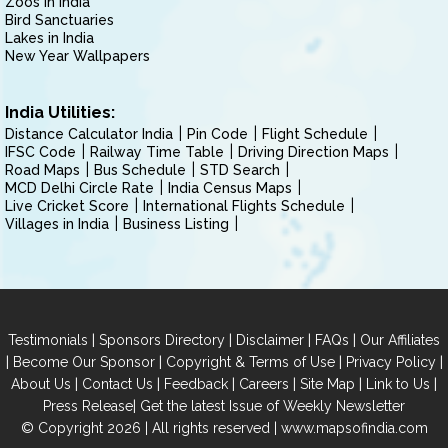
Zoos in India
Bird Sanctuaries
Lakes in India
New Year Wallpapers
India Utilities:
Distance Calculator India
Pin Code
Flight Schedule
IFSC Code
Railway Time Table
Driving Direction Maps
Road Maps
Bus Schedule
STD Search
MCD Delhi Circle Rate
India Census Maps
Live Cricket Score
International Flights Schedule
Villages in India
Business Listing
|
|
|
|
Testimonials
Sponsors Directory
Disclaimer
FAQs
Our Affiliates
|
|
|
|
Become Our Sponsor
Copyright & Terms of Use
Privacy Policy
|
|
|
|
|
|
About Us
Contact Us
Feedback
Careers
Site Map
Link to Us
|
Press Release
Get the latest Issue of Weekly Newsletter
© Copyright 2026 | All rights reserved |
www.mapsofindia.com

INSTRUCTIONS TO FOLLOW.
Keep each line of the records exactly as it is while transcribing them, but leave the images behind.

WRITTEN RESPONSE.
Zoos in India
Bird Sanctuaries
Lakes in India
New Year Wallpapers
India Utilities:
Distance Calculator India
Pin Code
Flight Schedule
IFSC Code
Railway Time Table
Driving Direction Maps
Road Maps
Bus Schedule
STD Search
MCD Delhi Circle Rate
India Census Maps
Live Cricket Score
International Flights Schedule
Villages in India
Business Listing
|
|
|
|
Testimonials
Sponsors Directory
Disclaimer
FAQs
Our Affiliates
|
|
|
|
Become Our Sponsor
Copyright & Terms of Use
Privacy Policy
|
|
|
|
|
|
About Us
Contact Us
Feedback
Careers
Site Map
Link to Us
|
Press Release
Get the latest Issue of Weekly Newsletter
© Copyright 2026 | All rights reserved |
www.mapsofindia.com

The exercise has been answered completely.